2. Since $f(x)$ is a polynomial function, it is also differentiable on $[-3, -1]$.

3. By Rolle's theorem (a special case of the mean value theorem), which applies when a function is continuous and differentiable on an interval and takes the same value at two distinct points, there must be a point $c \in (a, b)$ such that $f'(c) = 0$.

4. Now, compute the derivative of $f(x)$: $f'(x) = 6x^5 + 3$ We want to find where $f'(x) = 0$: $6x^5 + 3 = 0 \implies 6x^5 = -3 \implies x^5 = -\frac{1}{2}$ Taking the fifth root of both sides: $x = \left( -\frac{1}{2} \right)^{1/5}$ This solution is a single number, but it does not lie in the interval $(-3, -1)$. Thus, there is no point in $(a, b) \subseteq (-3, -1)$ where $f'(x) = 0$.

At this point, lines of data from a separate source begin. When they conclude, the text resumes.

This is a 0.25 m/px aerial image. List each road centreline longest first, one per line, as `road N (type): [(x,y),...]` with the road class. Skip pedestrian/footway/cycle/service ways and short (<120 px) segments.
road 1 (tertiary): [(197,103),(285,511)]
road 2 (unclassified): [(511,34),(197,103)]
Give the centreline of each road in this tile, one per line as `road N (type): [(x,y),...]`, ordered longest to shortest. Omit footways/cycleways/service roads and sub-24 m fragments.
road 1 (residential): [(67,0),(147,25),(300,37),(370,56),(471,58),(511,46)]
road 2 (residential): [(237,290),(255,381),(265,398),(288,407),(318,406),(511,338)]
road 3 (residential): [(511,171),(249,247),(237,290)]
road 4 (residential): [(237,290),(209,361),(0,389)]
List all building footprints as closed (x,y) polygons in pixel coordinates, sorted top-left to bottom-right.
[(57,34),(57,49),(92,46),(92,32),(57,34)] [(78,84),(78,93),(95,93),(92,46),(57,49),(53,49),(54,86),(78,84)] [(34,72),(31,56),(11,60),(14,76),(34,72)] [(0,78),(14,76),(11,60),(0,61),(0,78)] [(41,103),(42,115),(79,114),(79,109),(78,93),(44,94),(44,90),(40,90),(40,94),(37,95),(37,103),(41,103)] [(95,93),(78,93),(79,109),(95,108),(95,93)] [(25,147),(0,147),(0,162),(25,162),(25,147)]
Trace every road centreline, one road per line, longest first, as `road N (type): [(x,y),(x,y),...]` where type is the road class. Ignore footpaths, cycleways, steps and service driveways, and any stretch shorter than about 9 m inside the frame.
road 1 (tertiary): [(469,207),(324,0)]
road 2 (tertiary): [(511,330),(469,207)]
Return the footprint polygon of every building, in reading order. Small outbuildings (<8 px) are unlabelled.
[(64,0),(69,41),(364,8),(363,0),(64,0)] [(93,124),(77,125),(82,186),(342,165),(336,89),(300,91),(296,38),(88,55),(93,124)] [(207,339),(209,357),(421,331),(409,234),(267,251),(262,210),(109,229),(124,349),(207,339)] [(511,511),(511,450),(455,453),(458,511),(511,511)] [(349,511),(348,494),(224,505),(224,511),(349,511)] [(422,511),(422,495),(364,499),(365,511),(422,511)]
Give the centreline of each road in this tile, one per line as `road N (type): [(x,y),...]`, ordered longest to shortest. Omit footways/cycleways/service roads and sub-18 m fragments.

Therefore, by Rolle's theorem, $f(x)$ cannot have more than one root in the interval $[-3, -1]$.

Final Conclusion:

• In part (a), we showed that $f(x)$ has at least one root in $(-3, -1)$ by the intermediate value theorem.
• In part (b), we showed that $f(x)$ cannot have more than one root in $[-3, -1]$ by Rolle's theorem.

Thus, $f(x)$ has exactly one root in the interval $[-3, -1]$.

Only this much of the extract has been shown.